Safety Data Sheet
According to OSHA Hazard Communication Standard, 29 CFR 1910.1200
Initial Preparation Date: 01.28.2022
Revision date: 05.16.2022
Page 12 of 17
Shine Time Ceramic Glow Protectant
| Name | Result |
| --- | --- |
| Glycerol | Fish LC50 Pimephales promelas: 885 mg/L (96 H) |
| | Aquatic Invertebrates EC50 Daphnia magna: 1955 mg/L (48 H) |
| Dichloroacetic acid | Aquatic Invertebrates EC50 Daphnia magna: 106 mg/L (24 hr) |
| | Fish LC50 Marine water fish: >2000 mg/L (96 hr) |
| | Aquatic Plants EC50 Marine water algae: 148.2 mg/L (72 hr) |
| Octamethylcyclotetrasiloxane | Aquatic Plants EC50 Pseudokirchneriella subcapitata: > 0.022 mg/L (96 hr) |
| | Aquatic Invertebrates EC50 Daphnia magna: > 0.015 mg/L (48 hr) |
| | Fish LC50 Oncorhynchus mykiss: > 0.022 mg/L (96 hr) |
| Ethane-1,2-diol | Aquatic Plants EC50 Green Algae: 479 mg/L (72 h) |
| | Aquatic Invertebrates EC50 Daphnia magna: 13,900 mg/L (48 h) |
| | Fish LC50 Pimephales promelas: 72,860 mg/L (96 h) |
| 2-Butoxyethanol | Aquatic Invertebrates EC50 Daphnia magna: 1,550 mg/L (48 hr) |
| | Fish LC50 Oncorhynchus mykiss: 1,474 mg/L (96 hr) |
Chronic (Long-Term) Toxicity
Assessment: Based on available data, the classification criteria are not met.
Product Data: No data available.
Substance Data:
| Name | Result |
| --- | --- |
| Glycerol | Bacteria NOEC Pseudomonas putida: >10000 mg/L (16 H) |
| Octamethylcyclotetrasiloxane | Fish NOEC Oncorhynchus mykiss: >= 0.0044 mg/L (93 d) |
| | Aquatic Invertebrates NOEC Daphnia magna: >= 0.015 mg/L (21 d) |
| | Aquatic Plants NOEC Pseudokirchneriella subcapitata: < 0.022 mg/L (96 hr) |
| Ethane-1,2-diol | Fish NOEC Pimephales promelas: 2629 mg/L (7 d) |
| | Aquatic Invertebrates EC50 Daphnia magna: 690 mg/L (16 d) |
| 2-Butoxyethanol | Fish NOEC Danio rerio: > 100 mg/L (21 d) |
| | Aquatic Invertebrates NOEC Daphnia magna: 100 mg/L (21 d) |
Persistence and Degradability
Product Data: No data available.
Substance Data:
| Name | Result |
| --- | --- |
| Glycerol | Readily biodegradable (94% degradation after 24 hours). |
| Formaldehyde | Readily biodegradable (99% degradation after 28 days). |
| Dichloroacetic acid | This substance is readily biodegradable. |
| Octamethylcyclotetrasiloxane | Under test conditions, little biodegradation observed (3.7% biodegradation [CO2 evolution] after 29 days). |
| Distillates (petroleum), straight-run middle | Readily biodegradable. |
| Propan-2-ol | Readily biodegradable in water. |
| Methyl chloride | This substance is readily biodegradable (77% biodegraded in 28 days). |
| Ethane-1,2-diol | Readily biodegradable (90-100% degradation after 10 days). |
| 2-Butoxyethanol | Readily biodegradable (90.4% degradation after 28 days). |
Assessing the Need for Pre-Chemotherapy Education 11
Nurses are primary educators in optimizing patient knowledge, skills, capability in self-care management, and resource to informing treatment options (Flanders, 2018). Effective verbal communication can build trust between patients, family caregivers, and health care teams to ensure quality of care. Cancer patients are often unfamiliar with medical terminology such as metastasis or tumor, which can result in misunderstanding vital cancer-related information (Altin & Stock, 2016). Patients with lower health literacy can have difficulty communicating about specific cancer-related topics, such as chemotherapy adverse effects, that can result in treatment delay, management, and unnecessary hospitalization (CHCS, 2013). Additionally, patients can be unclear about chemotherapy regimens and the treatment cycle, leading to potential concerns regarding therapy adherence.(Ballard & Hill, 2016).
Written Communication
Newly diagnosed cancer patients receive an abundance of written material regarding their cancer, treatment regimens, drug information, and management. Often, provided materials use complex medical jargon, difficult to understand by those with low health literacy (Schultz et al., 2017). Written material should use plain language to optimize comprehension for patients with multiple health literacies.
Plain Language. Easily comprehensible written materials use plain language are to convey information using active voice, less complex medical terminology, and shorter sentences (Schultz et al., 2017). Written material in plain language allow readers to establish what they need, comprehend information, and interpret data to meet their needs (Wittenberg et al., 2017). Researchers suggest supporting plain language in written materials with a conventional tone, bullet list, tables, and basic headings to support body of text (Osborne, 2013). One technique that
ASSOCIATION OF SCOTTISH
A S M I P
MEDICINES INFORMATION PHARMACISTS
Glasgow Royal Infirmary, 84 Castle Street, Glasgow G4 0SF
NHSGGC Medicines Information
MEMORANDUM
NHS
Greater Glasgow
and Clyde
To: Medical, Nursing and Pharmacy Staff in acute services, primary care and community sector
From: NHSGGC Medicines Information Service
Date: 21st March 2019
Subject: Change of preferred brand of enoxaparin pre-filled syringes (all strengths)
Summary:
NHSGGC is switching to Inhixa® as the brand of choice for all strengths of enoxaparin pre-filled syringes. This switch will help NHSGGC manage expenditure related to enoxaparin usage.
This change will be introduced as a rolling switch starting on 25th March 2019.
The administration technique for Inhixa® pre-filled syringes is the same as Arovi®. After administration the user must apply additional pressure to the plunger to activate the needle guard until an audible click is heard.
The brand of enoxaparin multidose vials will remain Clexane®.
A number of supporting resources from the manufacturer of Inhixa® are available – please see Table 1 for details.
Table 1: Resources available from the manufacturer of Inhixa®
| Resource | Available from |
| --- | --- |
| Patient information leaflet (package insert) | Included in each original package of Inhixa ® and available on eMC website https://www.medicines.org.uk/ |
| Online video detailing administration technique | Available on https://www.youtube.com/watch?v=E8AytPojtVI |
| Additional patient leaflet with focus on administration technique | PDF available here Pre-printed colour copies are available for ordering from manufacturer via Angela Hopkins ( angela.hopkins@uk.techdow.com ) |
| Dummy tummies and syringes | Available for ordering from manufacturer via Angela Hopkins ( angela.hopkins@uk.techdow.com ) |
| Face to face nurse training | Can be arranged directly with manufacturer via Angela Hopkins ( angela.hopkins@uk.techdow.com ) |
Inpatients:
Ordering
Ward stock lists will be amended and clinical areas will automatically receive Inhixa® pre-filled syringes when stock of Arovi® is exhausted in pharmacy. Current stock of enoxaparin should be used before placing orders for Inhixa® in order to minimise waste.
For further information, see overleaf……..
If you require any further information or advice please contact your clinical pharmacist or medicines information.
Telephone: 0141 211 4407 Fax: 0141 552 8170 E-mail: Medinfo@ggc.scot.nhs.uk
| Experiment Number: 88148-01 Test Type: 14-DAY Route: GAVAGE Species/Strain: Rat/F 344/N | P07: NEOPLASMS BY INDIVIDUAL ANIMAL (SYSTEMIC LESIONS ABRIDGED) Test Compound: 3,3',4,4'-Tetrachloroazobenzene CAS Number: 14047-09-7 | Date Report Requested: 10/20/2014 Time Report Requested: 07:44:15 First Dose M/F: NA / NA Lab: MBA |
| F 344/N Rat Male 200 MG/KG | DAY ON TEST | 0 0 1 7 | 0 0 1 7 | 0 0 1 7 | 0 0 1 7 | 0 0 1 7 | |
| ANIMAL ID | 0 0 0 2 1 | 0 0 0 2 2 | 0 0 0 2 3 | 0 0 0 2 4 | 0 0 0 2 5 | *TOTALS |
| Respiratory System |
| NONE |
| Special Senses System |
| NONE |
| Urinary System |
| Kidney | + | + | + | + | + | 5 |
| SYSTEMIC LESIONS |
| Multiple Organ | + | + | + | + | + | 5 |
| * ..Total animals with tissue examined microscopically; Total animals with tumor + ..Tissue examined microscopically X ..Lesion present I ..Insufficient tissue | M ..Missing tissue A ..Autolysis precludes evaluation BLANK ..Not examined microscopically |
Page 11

* [ABOUT THIS EXERCISE]:
After reading the material above, tally the lines that include the string "water" and give only the number.

* [TASK SOLUTION]:
3